Selected text
What does it mean–rape?..It sounds like the absolute worst, the end of everything–but it’s not.
I just read the book “A Woman in Berlin: Eight Weeks in the Conquered City” and I keep turning around in my head. It’s an unbelievable account of mass rapes perpetrated by the Red Army at the end of World War 2. The anonymous author worked as a journalist before and after the war and spoke passable Russian. It’s unbelievable this book came to be at all, especially when one considers how well-written it is. Republished in 2004 after the author’s death, it’s disturbingly relevant today:
I look at the 16 year old girl, up to now the only person I know who lost her virginity to the Russians. She has the same dumb, self-satisfied look she always had. I try to imagine how it would have been if my first experience had come in this way. But I stop myself–it’s unimaginable. One thing is for sure: if this were peacetime and a girl had been raped by some vagrant, there’d be the whole peacetime hoopla of reporting the crime, taking the statement, questioning witnesses, arrest and confrontation, news reports and neighborhood gossip–and the girl would have reacted differently, would have suffered a different kind of shock. But here we’re dealing with a collective experience, something foreseen and feared many times in advance that happened to women right and left, all somehow part of the bargain. And this mass rape is something we are overcoming collectively as well. All the women help each other by speaking about it, airing their pain, and allowing others to air theirs and spit out what they’ve suffered. Which of course doesn’t mean that creatures more delicate than this cheeky little Berlin girl won’t fall apart or suffer for the rest of their lives.
The 16-year old girl was raped by 3 Russians and afterwards proudly declared that they all immediately went for her and didn’t even glance at her sister.
It’s strange to think of a situation where rape can be so normalized that it can be joked about and taken lightly or even seen as a matter of pride:
It seems he left [the widow] with a compliment. At first she didn’t want to reveal it, but finally she told us: “Ukrainian woman–like this. You–like this.” The first “like this” he illustrated with a circle formed by both his thumbs and forefingers, the second “like this” with a single thumb and forefinger.

Information given

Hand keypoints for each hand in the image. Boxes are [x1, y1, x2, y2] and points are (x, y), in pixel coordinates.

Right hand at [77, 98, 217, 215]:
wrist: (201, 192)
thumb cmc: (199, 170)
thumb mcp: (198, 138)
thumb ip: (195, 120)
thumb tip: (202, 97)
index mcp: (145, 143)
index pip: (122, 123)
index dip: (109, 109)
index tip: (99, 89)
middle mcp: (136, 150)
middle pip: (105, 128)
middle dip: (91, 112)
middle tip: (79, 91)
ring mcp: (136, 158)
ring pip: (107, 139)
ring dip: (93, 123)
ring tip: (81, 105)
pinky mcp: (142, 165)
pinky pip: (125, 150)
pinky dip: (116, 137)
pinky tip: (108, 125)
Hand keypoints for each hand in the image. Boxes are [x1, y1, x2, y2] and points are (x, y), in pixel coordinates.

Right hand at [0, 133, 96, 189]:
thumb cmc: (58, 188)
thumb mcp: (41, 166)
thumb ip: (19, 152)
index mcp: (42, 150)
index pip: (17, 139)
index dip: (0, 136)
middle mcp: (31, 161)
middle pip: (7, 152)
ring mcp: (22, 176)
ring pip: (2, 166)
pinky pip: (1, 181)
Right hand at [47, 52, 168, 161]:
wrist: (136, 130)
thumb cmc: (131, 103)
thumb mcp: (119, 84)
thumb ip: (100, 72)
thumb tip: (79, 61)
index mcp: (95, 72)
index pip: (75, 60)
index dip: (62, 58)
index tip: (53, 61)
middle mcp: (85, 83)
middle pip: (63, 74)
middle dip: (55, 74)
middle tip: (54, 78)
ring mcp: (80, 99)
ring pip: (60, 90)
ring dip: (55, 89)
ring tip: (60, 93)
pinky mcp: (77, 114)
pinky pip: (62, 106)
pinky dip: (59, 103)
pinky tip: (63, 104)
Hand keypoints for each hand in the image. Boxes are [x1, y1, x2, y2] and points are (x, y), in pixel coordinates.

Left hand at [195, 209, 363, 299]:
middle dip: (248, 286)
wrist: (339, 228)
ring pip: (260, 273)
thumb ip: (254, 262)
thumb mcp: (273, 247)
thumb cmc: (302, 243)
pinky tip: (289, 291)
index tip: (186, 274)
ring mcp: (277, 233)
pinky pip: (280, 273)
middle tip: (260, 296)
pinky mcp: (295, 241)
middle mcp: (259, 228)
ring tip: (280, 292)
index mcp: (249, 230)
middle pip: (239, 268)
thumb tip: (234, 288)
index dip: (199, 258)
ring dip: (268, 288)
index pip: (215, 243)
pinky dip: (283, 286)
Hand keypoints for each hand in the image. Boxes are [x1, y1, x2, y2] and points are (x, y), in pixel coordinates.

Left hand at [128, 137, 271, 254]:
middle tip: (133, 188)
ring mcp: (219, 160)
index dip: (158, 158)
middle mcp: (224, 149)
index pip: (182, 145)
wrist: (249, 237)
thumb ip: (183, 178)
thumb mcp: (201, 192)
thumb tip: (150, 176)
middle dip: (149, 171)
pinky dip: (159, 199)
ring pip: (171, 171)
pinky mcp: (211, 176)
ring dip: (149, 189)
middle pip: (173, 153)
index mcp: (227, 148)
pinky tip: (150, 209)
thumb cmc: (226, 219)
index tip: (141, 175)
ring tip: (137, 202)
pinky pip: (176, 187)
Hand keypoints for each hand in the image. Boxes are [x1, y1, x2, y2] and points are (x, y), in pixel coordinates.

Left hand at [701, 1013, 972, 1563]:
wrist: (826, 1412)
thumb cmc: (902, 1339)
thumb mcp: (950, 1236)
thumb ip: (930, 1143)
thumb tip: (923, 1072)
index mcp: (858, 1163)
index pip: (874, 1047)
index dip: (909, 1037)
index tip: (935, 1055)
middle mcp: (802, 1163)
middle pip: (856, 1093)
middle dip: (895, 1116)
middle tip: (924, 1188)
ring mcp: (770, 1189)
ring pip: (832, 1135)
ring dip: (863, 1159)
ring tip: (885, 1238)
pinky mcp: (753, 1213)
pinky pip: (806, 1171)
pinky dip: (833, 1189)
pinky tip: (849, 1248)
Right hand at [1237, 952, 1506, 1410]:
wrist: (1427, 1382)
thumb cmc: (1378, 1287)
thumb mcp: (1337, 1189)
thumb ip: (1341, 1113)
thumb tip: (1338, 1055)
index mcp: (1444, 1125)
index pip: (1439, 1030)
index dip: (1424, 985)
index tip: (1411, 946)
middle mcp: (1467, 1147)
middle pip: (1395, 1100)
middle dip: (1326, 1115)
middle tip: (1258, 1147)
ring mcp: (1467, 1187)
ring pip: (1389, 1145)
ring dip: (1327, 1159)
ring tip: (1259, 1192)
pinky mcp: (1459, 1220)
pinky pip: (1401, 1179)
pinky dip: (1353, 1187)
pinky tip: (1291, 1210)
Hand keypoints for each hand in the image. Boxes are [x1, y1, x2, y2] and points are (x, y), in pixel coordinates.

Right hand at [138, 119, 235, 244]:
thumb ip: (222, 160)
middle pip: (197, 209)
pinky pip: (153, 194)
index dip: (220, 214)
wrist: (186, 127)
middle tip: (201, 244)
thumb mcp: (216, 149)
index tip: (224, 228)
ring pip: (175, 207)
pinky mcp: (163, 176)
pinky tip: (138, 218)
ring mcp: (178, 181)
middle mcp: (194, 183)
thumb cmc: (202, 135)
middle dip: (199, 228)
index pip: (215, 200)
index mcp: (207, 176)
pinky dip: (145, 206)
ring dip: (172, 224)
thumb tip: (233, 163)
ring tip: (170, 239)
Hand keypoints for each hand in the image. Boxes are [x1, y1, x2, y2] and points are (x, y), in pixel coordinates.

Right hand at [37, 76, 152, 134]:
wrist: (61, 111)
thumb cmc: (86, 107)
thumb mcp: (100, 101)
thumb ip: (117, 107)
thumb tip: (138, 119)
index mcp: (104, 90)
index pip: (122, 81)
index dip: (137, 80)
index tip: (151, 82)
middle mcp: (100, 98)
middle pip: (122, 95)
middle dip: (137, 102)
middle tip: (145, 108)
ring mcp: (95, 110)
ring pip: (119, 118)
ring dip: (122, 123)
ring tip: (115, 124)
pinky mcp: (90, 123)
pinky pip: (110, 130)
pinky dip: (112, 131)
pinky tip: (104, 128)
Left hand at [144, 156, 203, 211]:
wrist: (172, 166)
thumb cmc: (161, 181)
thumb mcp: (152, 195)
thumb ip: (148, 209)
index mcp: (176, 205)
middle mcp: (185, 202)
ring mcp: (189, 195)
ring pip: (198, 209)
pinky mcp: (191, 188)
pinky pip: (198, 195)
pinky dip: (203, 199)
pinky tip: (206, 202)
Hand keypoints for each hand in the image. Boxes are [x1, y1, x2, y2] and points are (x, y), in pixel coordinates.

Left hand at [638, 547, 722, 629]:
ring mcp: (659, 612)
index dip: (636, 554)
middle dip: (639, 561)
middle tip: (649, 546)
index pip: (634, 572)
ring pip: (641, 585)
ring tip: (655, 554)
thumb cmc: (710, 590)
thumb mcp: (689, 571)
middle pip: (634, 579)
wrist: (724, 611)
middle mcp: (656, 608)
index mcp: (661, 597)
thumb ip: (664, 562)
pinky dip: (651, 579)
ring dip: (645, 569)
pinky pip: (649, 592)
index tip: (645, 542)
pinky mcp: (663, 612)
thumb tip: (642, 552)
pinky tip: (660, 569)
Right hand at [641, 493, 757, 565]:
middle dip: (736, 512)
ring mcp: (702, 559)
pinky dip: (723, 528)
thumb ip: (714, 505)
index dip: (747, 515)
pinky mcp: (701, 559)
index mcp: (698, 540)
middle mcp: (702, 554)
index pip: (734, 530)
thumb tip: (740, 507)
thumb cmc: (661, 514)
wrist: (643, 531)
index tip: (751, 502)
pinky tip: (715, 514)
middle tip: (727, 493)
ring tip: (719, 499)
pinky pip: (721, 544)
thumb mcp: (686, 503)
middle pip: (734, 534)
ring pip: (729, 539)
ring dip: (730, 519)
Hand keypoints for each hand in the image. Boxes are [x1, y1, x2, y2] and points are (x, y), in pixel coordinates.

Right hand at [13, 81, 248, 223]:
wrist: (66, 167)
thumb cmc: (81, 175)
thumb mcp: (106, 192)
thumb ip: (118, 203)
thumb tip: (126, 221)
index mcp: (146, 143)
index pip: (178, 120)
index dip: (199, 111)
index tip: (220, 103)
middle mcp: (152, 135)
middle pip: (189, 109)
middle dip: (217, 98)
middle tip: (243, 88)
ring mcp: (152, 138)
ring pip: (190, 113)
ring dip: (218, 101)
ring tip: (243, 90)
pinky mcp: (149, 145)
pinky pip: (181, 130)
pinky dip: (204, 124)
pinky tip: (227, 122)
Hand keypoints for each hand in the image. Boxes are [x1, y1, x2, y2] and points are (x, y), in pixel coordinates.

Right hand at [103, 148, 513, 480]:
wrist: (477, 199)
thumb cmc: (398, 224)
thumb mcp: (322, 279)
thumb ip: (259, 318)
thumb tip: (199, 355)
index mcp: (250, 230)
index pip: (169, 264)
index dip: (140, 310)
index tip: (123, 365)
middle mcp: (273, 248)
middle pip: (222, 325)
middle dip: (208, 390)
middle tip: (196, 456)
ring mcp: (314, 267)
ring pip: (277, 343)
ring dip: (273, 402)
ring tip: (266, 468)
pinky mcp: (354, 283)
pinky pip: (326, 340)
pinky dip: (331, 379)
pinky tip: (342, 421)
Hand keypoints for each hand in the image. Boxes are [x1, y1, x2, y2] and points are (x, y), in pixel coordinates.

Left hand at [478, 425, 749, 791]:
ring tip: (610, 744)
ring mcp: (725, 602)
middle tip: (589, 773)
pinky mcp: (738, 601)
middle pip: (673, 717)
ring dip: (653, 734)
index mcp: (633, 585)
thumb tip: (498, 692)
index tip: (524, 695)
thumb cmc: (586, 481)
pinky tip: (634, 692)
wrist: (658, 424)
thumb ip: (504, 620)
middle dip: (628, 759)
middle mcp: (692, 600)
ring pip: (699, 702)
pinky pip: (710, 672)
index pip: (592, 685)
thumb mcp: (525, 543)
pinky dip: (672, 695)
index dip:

Tasks to perform
(1) The post on "A Woman in Berlin" quotes a passage that lists the "peacetime hoopla" that would follow a rape. Give each item of that list in order, keeping the groupings formed by its commas.
(2) From the post on "A Woman in Berlin," return the text between "The 16-year old" and "thumb and forefinger.", inclusive.

Results by task
(1)
- reporting the crime
- taking the statement
- questioning witnesses
- arrest and confrontation
- news reports and neighborhood gossip

(2)
The 16-year old girl was raped by 3 Russians and afterwards proudly declared that they all immediately went for her and didn’t even glance at her sister.
It’s strange to think of a situation where rape can be so normalized that it can be joked about and taken lightly or even seen as a matter of pride:
It seems he left [the widow] with a compliment. At first she didn’t want to reveal it, but finally she told us: “Ukrainian woman–like this. You–like this.” The first “like this” he illustrated with a circle formed by both his thumbs and forefingers, the second “like this” with a single thumb and forefinger.